The arch-rival of Coca-Cola simply fell short of the minimum public float after South Korea's Lotte Chilsung bought a stake in the Philippine unit. A public float refers to the number of shares that are traded.
After the Lotte buy-in, Pepsi Cola Products Philippines' public float fell below the 10% minimum, to 2.1%. The delisting took effect Friday.
Lotte Chilsung's acqusition of Pepsi in the Philippines has been ongoing since 2019. In the process, Pepsi moved to focus on its beverage offerings, including Pepsi Cola, Mountain Dew. 7-Up and Mirinda.
In September last year Pepsi in the Philippines stopped locally producing Cheetos, Lays, Doritos, Ruffles, Red Rock Deli, Fritos, Tostitos, Sunchips, Smartfood, Munchies, and Rold Gold.
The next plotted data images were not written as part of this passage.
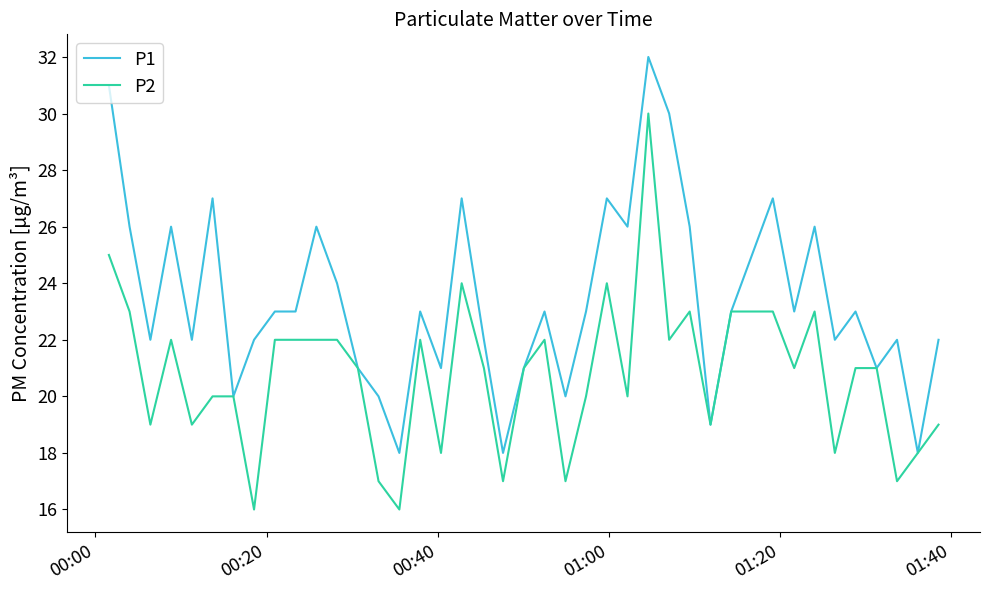

List the series in order of their overall mean, highest first.

P1, P2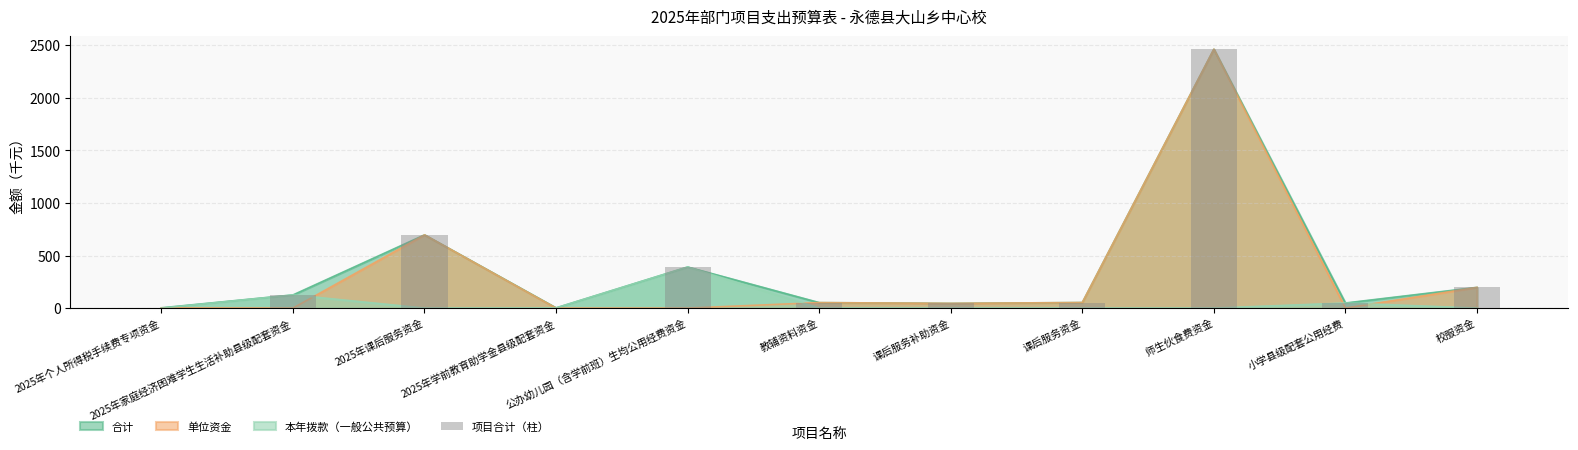

At which label does the data first exceed 52?

2025年家庭经济困难学生生活补助县级配套资金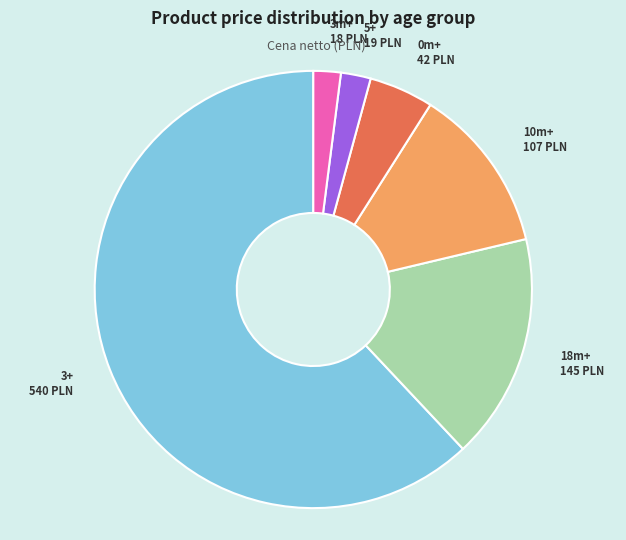

Is there any slice that represents more than half of the pie?

Yes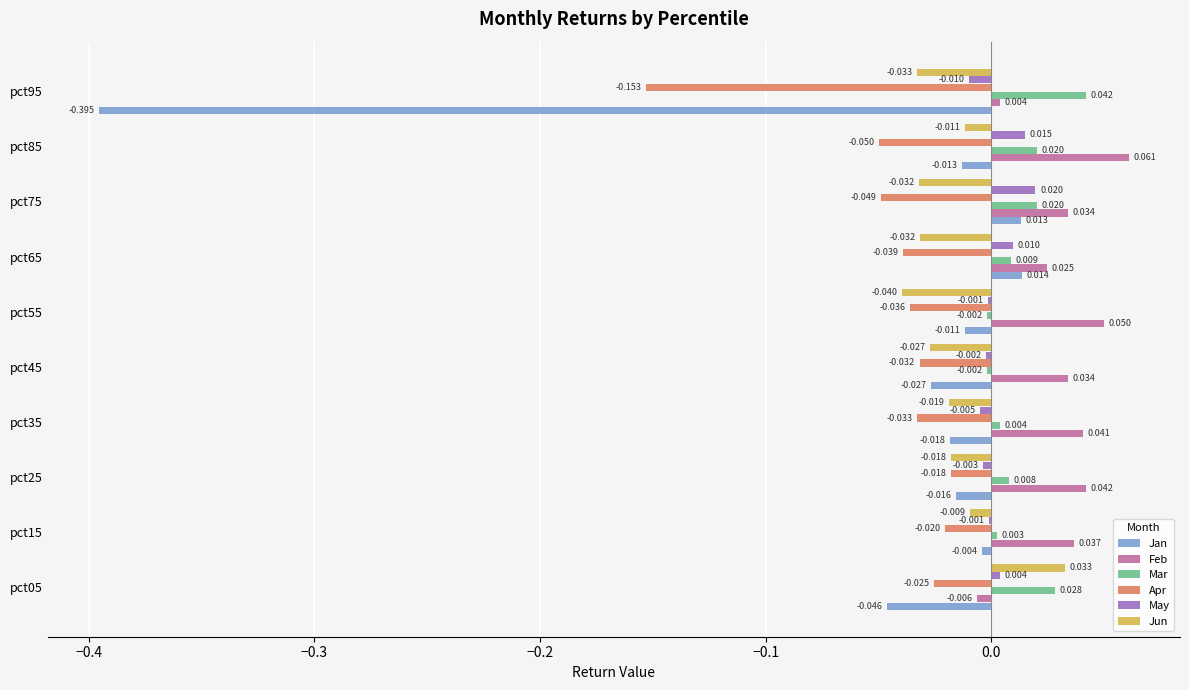

Which series changed the most between pct15 and pct75?

Apr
The snacks will be imported.
It's been a busy week for news on the softdrink front. Coca-Cola said it was cutting 2,200 jobs globally. RC Cola dropped the sequel to its mind-blowing commercial. Then there are those who wondered what happened to Pop Cola.
Pop Cola's parent, Cosmos, was also forced to delist but the circumstances are different compared to Pepsi. Cosmos was acquired by a direct competitor, Coca-Cola.